EXERCISE TASK:
Recast each of the following entries as a JSON list of strings with one string per line and no strings for blank lines. Omit the pictures from the answer.

[Spatial layout entries]
────────

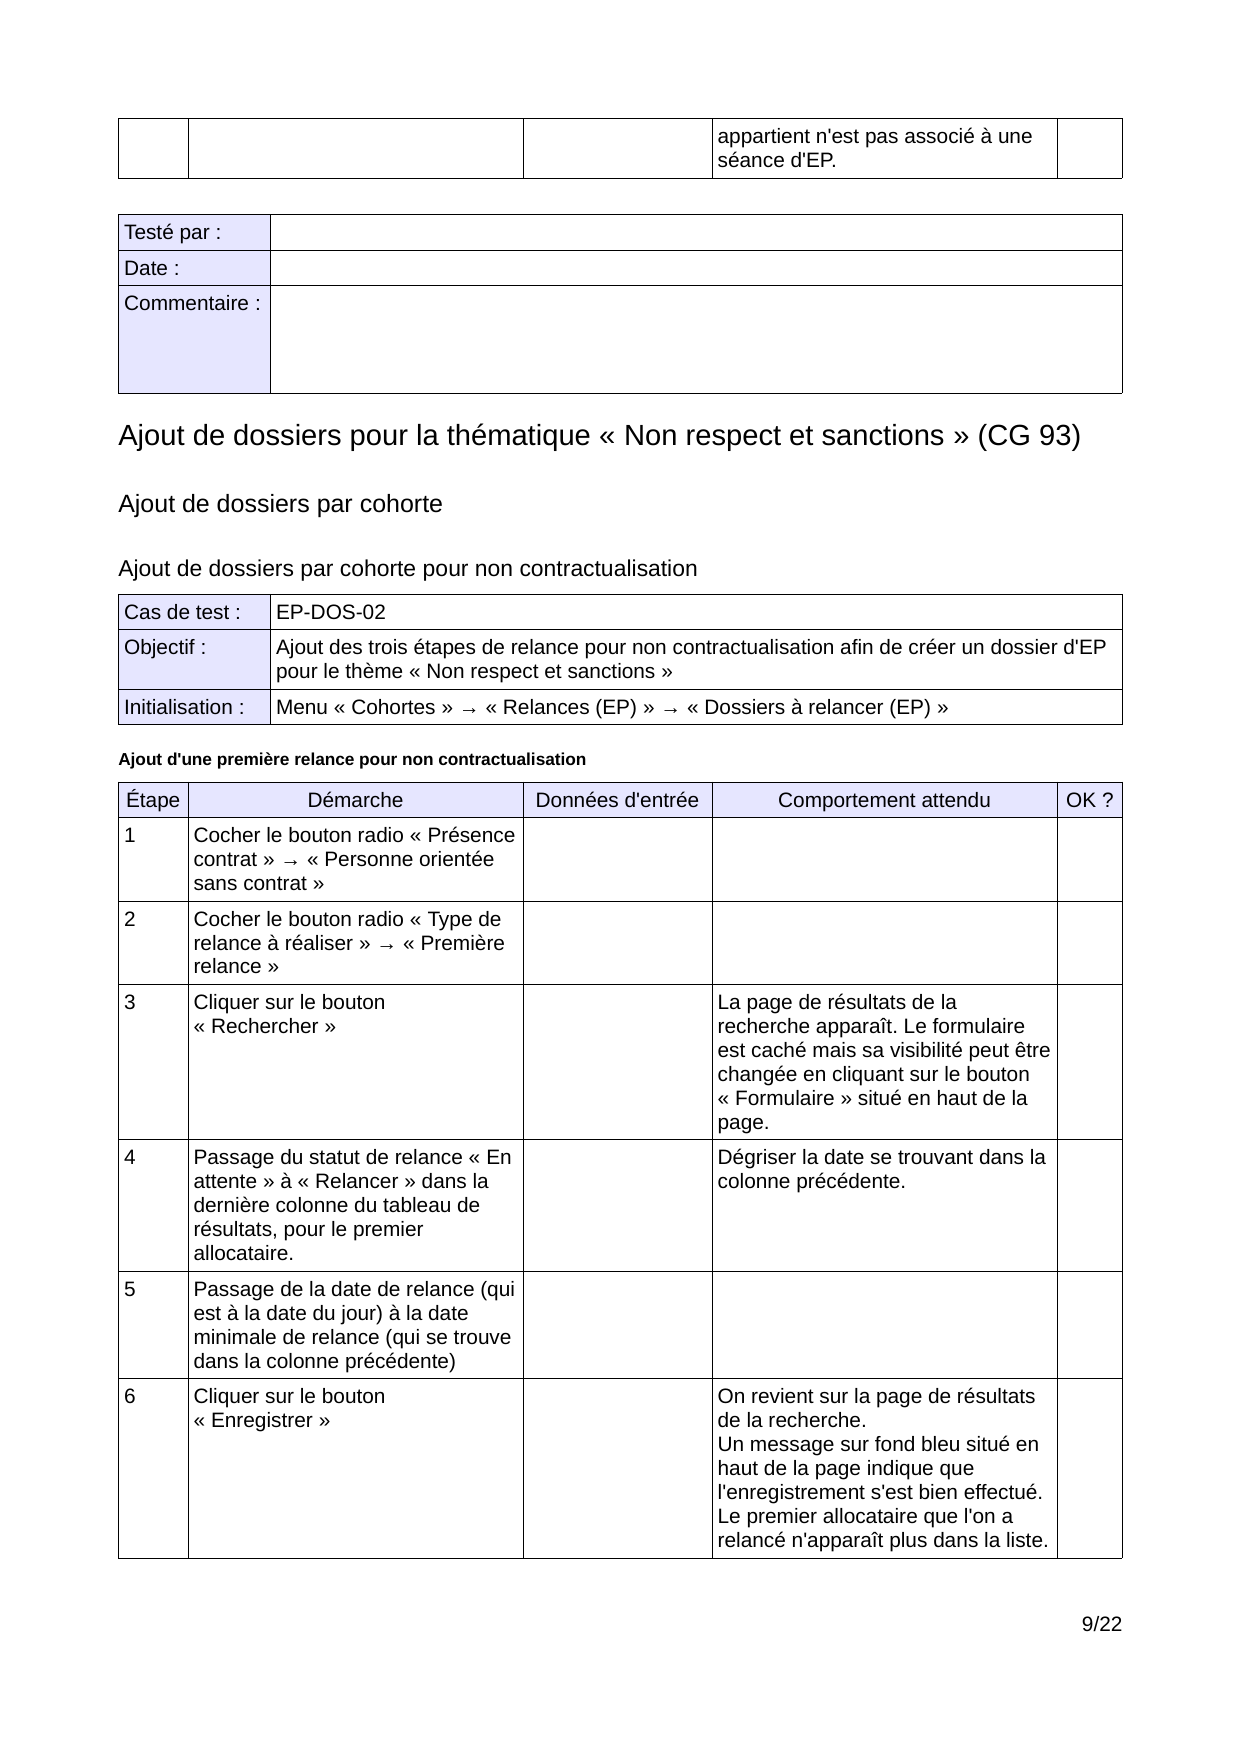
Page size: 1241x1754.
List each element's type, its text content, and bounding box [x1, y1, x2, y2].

table_cell [524, 1379, 712, 1557]
table_cell [1058, 119, 1122, 178]
table_cell Cliquer sur le bouton « Enregistrer » [189, 1379, 523, 1557]
table_cell [271, 286, 1122, 393]
table_cell Commentaire : [119, 286, 270, 393]
table_cell Date : [119, 251, 270, 285]
table_cell On revient sur la page de résultats de la recherche. Un message sur fond bleu situé en haut de la page indique que l'enregistrement s'est bien effectué. Le premier allocataire que l'on a relancé n'apparaît plus dans la liste. [713, 1379, 1057, 1557]
table_cell [1058, 1272, 1122, 1378]
table_cell [713, 1272, 1057, 1378]
table_cell [713, 818, 1057, 901]
table_cell [524, 119, 712, 178]
table_cell La page de résultats de la recherche apparaît. Le formulaire est caché mais sa visibilité peut être changée en cliquant sur le bouton « Formulaire » situé en haut de la page. [713, 985, 1057, 1139]
table_header [271, 215, 1122, 250]
subtitle Ajout d'une première relance pour non contractualisation [118, 749, 1122, 769]
table_cell 4 [119, 1140, 188, 1271]
table_header OK ? [1058, 783, 1122, 817]
table_cell Menu « Cohortes » → « Relances (EP) » → « Dossiers à relancer (EP) » [271, 690, 1122, 724]
table_cell Objectif : [119, 630, 270, 689]
table_cell Passage du statut de relance « En attente » à « Relancer » dans la dernière colonne du tableau de résultats, pour le premier allocataire. [189, 1140, 523, 1271]
table_cell Initialisation : [119, 690, 270, 724]
table_cell [189, 119, 523, 178]
table_header Démarche [189, 783, 523, 817]
table_cell [713, 902, 1057, 984]
table_cell [1058, 1379, 1122, 1557]
table_header Données d'entrée [524, 783, 712, 817]
table_cell Cocher le bouton radio « Type de relance à réaliser » → « Première relance » [189, 902, 523, 984]
table_header Cas de test : [119, 595, 270, 629]
table_header Étape [119, 783, 188, 817]
table_cell Ajout des trois étapes de relance pour non contractualisation afin de créer un dossier d'EP pour le thème « Non respect et sanctions » [271, 630, 1122, 689]
table_cell [1058, 1140, 1122, 1271]
table_header EP-DOS-02 [271, 595, 1122, 629]
table_cell [1058, 902, 1122, 984]
table_cell 5 [119, 1272, 188, 1378]
subtitle Ajout de dossiers pour la thématique « Non respect et sanctions » (CG 93) [118, 418, 1122, 451]
table_cell [524, 985, 712, 1139]
table_cell Cocher le bouton radio « Présence contrat » → « Personne orientée sans contrat » [189, 818, 523, 901]
table_cell [271, 251, 1122, 285]
table_cell [1058, 985, 1122, 1139]
table_cell 1 [119, 818, 188, 901]
table_cell [119, 119, 188, 178]
subtitle Ajout de dossiers par cohorte [118, 489, 1122, 517]
subtitle Ajout de dossiers par cohorte pour non contractualisation [118, 555, 1122, 581]
table_header Testé par : [119, 215, 270, 250]
table_header Comportement attendu [713, 783, 1057, 817]
table_cell 3 [119, 985, 188, 1139]
table_cell Passage de la date de relance (qui est à la date du jour) à la date minimale de relance (qui se trouve dans la colonne précédente) [189, 1272, 523, 1378]
table_cell [524, 902, 712, 984]
table_cell Cliquer sur le bouton « Rechercher » [189, 985, 523, 1139]
table_cell [524, 818, 712, 901]
table_cell appartient n'est pas associé à une séance d'EP. [713, 119, 1057, 178]
table_cell [524, 1140, 712, 1271]
table_cell Dégriser la date se trouvant dans la colonne précédente. [713, 1140, 1057, 1271]
table_cell [524, 1272, 712, 1378]
table_cell [1058, 818, 1122, 901]
table_cell 2 [119, 902, 188, 984]
table_cell 6 [119, 1379, 188, 1557]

────────

FINAL RESULT:
[
  "Page size: 1241x1754.",
  "List each element's type, its text content, and bounding box [x1, y1, x2, y2].",
  "table_cell [524, 1379, 712, 1557]",
  "table_cell [1058, 119, 1122, 178]",
  "table_cell Cliquer sur le bouton « Enregistrer » [189, 1379, 523, 1557]",
  "table_cell [271, 286, 1122, 393]",
  "table_cell Commentaire : [119, 286, 270, 393]",
  "table_cell Date : [119, 251, 270, 285]",
  "table_cell On revient sur la page de résultats de la recherche. Un message sur fond bleu situé en haut de la page indique que l'enregistrement s'est bien effectué. Le premier allocataire que l'on a relancé n'apparaît plus dans la liste. [713, 1379, 1057, 1557]",
  "table_cell [1058, 1272, 1122, 1378]",
  "table_cell [713, 1272, 1057, 1378]",
  "table_cell [713, 818, 1057, 901]",
  "table_cell [524, 119, 712, 178]",
  "table_cell La page de résultats de la recherche apparaît. Le formulaire est caché mais sa visibilité peut être changée en cliquant sur le bouton « Formulaire » situé en haut de la page. [713, 985, 1057, 1139]",
  "table_header [271, 215, 1122, 250]",
  "subtitle Ajout d'une première relance pour non contractualisation [118, 749, 1122, 769]",
  "table_cell 4 [119, 1140, 188, 1271]",
  "table_header OK ? [1058, 783, 1122, 817]",
  "table_cell Menu « Cohortes » → « Relances (EP) » → « Dossiers à relancer (EP) » [271, 690, 1122, 724]",
  "table_cell Objectif : [119, 630, 270, 689]",
  "table_cell Passage du statut de relance « En attente » à « Relancer » dans la dernière colonne du tableau de résultats, pour le premier allocataire. [189, 1140, 523, 1271]",
  "table_cell Initialisation : [119, 690, 270, 724]",
  "table_cell [189, 119, 523, 178]",
  "table_header Démarche [189, 783, 523, 817]",
  "table_cell [713, 902, 1057, 984]",
  "table_cell [1058, 1379, 1122, 1557]",
  "table_header Données d'entrée [524, 783, 712, 817]",
  "table_cell Cocher le bouton radio « Type de relance à réaliser » → « Première relance » [189, 902, 523, 984]",
  "table_header Cas de test : [119, 595, 270, 629]",
  "table_header Étape [119, 783, 188, 817]",
  "table_cell Ajout des trois étapes de relance pour non contractualisation afin de créer un dossier d'EP pour le thème « Non respect et sanctions » [271, 630, 1122, 689]",
  "table_cell [1058, 1140, 1122, 1271]",
  "table_header EP-DOS-02 [271, 595, 1122, 629]",
  "table_cell [1058, 902, 1122, 984]",
  "table_cell 5 [119, 1272, 188, 1378]",
  "subtitle Ajout de dossiers pour la thématique « Non respect et sanctions » (CG 93) [118, 418, 1122, 451]",
  "table_cell [524, 985, 712, 1139]",
  "table_cell Cocher le bouton radio « Présence contrat » → « Personne orientée sans contrat » [189, 818, 523, 901]",
  "table_cell [271, 251, 1122, 285]",
  "table_cell [1058, 985, 1122, 1139]",
  "table_cell 1 [119, 818, 188, 901]",
  "table_cell [119, 119, 188, 178]",
  "subtitle Ajout de dossiers par cohorte [118, 489, 1122, 517]",
  "subtitle Ajout de dossiers par cohorte pour non contractualisation [118, 555, 1122, 581]",
  "table_header Testé par : [119, 215, 270, 250]",
  "table_header Comportement attendu [713, 783, 1057, 817]",
  "table_cell 3 [119, 985, 188, 1139]",
  "table_cell Passage de la date de relance (qui est à la date du jour) à la date minimale de relance (qui se trouve dans la colonne précédente) [189, 1272, 523, 1378]",
  "table_cell [524, 902, 712, 984]",
  "table_cell Cliquer sur le bouton « Rechercher » [189, 985, 523, 1139]",
  "table_cell [524, 818, 712, 901]",
  "table_cell appartient n'est pas associé à une séance d'EP. [713, 119, 1057, 178]",
  "table_cell [524, 1140, 712, 1271]",
  "table_cell Dégriser la date se trouvant dans la colonne précédente. [713, 1140, 1057, 1271]",
  "table_cell [524, 1272, 712, 1378]",
  "table_cell [1058, 818, 1122, 901]",
  "table_cell 2 [119, 902, 188, 984]",
  "table_cell 6 [119, 1379, 188, 1557]"
]